Now, see that box that says “5-year transit program”?  That is the package of services that the new authority will be promising to the voters in return for a millage.  Because of the limitations of Act 196, only a 5-year millage can be put on the ballot.  (Ann Arbor and Ypsilanti have perpetual, or charter, millages that do not require another vote.)  The entire TMP (as shown on the Moving You Forward website) is for 30 years.

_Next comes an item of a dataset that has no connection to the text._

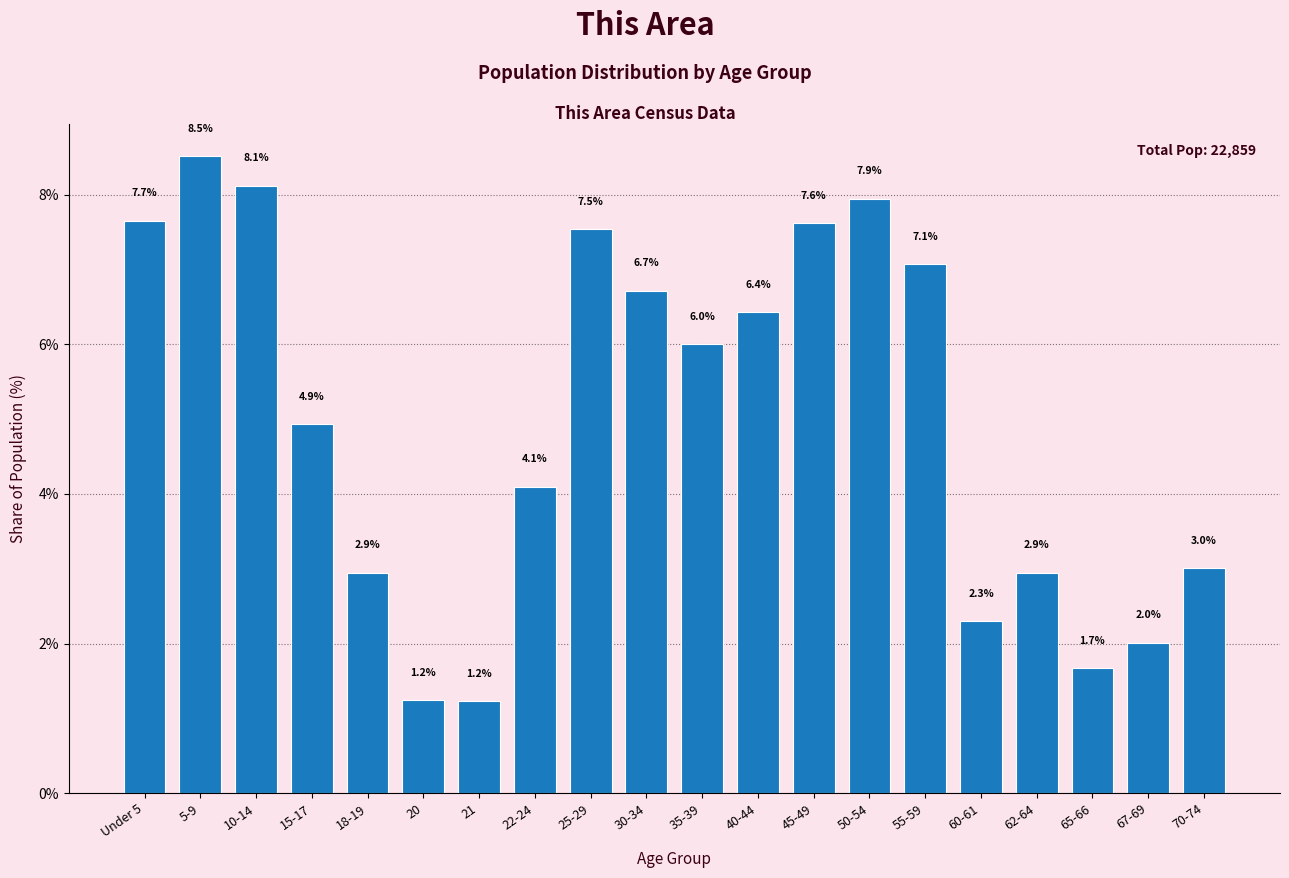

Reading left to right, what are all the values shown in this chart?

7.7	8.5	8.1	4.9	2.9	1.2	1.2	4.1	7.5	6.7	6.0	6.4	7.6	7.9	7.1	2.3	2.9	1.7	2.0	3.0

A Financial Task Force has been assigned the task of figuring out how to pay for the services listed in the expansive TMP.  But though the slide in the AATA presentation indicates that there will be a “white paper” available in January, in reality the task force is struggling to make sense of the budgets presented to it.  The full group will not have had any of its scheduled meetings since the first meeting on October 28.  (See our discussion of that meeting and events surrounding it.)  A subcommittee has been meeting instead.  The members are asterisked below (click on image for larger view).

The subcommittee has pinpointed a number of questions that also highlight the priorities given to the different services in the plan.  In the next post we’ll enumerate the categories and look at budget numbers.

UPDATE: The next meeting of the full Financial Task Force has been scheduled for January 27, 2012.  It seems unlikely that it will produce a White Paper in January.

Explore posts in the same categories: Business, civic finance, Transportation

3 Comments on “AATA: Moving Us Where? The Big Picture”

  1. Tom Whitaker Says:

    I haven’t seen it covered in the Ann Arbor media, but Detroit Mayor Bing announced a few days ago that the Feds have withdrawn their support for light rail on Woodward in favor of an improved (and far cheaper) bus system. The principal reason cited was the likely inability of the State or City to pay the annual operating costs. This, despite a $100 million commitment from the private sector to fund the construction.

    http://www.freep.com/article/20111214/NEWS01/112140422/Detroit-light-rail-plan-is-dead-buses-will-be-used-instead?odyssey=obinsite

  2. varmentrout Says:

    Yes, thanks for highlighting that. I plan to discuss the implications in a future post.

    Here is a post from another blog that has a fairly complete discussion of that decision and rapid transit formats: http://washtenawtod.blogspot.com/2011/12/detroits-dilemma-light-rail-bus-rapid.html

  3. Sandra Awood Says:

    MI will be a backcountry state until it has efficient, affordable, accessible rapid transit that includes all of metro Detroit & Washtenaw & Livingston Counties. Hopefully Gov. Snyder sees this & can convince the legislature (& Congress?) to think progressively, doubtful given his lack of success moving the US-Canadian bridge project forward. Voters get what they vote for, & our legislature’s agenda is worrisome in terms of transportation. SEMTA has been a major disappointment, for various reasons.